== Task input ==

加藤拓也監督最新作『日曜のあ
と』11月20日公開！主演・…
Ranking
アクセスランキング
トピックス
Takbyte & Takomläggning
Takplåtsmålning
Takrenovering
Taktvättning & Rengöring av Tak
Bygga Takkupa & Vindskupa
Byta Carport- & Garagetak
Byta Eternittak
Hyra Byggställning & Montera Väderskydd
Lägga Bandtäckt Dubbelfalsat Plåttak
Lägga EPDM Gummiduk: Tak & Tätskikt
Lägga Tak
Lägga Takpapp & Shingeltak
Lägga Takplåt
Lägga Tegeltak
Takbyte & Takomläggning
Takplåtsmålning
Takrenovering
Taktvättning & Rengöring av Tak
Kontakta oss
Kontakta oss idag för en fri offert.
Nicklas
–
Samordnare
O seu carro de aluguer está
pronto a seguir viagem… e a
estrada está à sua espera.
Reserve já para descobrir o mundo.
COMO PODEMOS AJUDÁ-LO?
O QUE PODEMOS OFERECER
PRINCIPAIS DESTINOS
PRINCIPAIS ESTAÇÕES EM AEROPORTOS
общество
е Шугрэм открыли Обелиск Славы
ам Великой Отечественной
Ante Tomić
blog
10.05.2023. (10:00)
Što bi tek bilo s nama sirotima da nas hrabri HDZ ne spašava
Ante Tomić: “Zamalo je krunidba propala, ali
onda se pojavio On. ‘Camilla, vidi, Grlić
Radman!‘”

===
== Task input ==

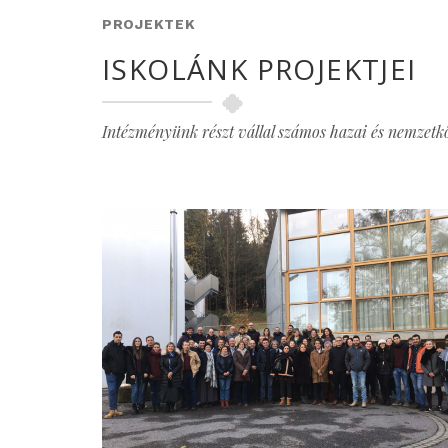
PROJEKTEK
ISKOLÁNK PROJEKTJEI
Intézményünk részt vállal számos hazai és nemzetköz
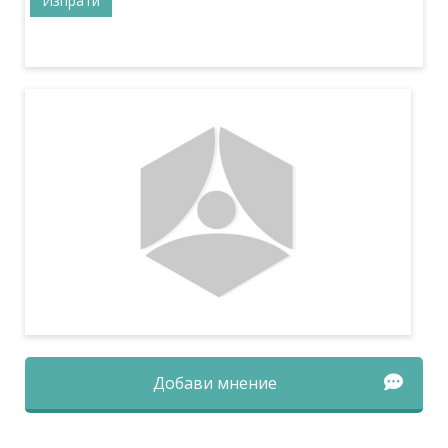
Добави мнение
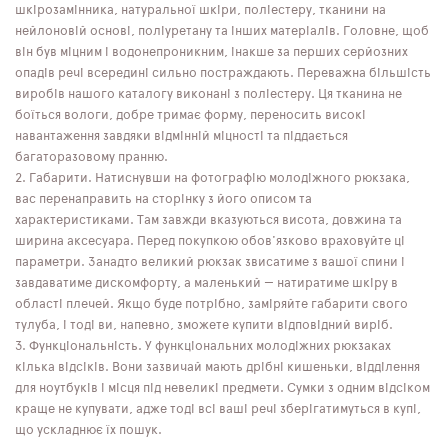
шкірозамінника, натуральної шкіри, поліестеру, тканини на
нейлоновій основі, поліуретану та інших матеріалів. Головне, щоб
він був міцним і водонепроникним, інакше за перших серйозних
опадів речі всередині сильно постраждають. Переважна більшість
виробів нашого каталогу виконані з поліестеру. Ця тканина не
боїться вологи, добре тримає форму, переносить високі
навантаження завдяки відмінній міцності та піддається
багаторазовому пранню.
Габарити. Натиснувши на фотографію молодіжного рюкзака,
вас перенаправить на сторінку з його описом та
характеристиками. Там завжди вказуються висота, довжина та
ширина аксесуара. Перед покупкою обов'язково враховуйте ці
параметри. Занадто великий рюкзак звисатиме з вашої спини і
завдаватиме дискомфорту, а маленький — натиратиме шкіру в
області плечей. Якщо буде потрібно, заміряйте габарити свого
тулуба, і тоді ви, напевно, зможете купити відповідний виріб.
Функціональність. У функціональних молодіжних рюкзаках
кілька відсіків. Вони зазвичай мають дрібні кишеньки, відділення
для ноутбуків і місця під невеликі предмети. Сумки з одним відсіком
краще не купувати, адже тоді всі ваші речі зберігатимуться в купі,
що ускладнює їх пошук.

===

* [Work required]: The range runs from the line above containing "と』11月20日公開！主演・…" to the line containing "Lägga Bandtäckt Dubbelfalsat Plåttak", inclusive. Restate those lines word for word and no others.

* [Expected answer]:
と』11月20日公開！主演・…
Ranking
アクセスランキング
トピックス
Takbyte & Takomläggning
Takplåtsmålning
Takrenovering
Taktvättning & Rengöring av Tak
Bygga Takkupa & Vindskupa
Byta Carport- & Garagetak
Byta Eternittak
Hyra Byggställning & Montera Väderskydd
Lägga Bandtäckt Dubbelfalsat Plåttak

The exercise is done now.